Can the data below be set down again exactly, line for line?

── Data in this exercise

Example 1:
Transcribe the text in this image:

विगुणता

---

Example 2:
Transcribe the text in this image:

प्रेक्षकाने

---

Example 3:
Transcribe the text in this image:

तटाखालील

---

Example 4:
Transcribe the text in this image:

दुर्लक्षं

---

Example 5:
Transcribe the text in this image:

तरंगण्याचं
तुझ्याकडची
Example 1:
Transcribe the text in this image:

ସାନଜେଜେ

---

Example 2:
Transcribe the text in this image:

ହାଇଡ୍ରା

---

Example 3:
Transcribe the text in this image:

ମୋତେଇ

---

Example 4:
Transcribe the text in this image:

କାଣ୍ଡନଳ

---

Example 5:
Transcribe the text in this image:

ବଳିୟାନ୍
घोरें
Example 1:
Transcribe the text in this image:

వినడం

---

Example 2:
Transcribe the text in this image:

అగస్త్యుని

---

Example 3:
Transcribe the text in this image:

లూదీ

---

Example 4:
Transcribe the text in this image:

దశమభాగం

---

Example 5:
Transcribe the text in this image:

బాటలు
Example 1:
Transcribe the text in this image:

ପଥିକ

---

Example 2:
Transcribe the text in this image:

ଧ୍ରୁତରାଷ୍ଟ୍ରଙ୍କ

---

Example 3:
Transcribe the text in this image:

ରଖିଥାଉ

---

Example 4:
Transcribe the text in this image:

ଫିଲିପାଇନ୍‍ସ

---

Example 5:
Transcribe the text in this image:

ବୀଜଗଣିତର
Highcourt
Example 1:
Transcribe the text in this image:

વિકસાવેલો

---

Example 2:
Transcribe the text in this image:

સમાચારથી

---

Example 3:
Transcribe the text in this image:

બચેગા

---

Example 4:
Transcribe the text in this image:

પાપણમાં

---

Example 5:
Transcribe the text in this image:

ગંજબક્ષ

────

• Output
Example 1:
Transcribe the text in this image:

विगुणता

---

Example 2:
Transcribe the text in this image:

प्रेक्षकाने

---

Example 3:
Transcribe the text in this image:

तटाखालील

---

Example 4:
Transcribe the text in this image:

दुर्लक्षं

---

Example 5:
Transcribe the text in this image:

तरंगण्याचं
तुझ्याकडची
Example 1:
Transcribe the text in this image:

ସାନଜେଜେ

---

Example 2:
Transcribe the text in this image:

ହାଇଡ୍ରା

---

Example 3:
Transcribe the text in this image:

ମୋତେଇ

---

Example 4:
Transcribe the text in this image:

କାଣ୍ଡନଳ

---

Example 5:
Transcribe the text in this image:

ବଳିୟାନ୍
घोरें
Example 1:
Transcribe the text in this image:

వినడం

---

Example 2:
Transcribe the text in this image:

అగస్త్యుని

---

Example 3:
Transcribe the text in this image:

లూదీ

---

Example 4:
Transcribe the text in this image:

దశమభాగం

---

Example 5:
Transcribe the text in this image:

బాటలు
Example 1:
Transcribe the text in this image:

ପଥିକ

---

Example 2:
Transcribe the text in this image:

ଧ୍ରୁତରାଷ୍ଟ୍ରଙ୍କ

---

Example 3:
Transcribe the text in this image:

ରଖିଥାଉ

---

Example 4:
Transcribe the text in this image:

ଫିଲିପାଇନ୍‍ସ

---

Example 5:
Transcribe the text in this image:

ବୀଜଗଣିତର
Highcourt
Example 1:
Transcribe the text in this image:

વિકસાવેલો

---

Example 2:
Transcribe the text in this image:

સમાચારથી

---

Example 3:
Transcribe the text in this image:

બચેગા

---

Example 4:
Transcribe the text in this image:

પાપણમાં

---

Example 5:
Transcribe the text in this image:

ગંજબક્ષ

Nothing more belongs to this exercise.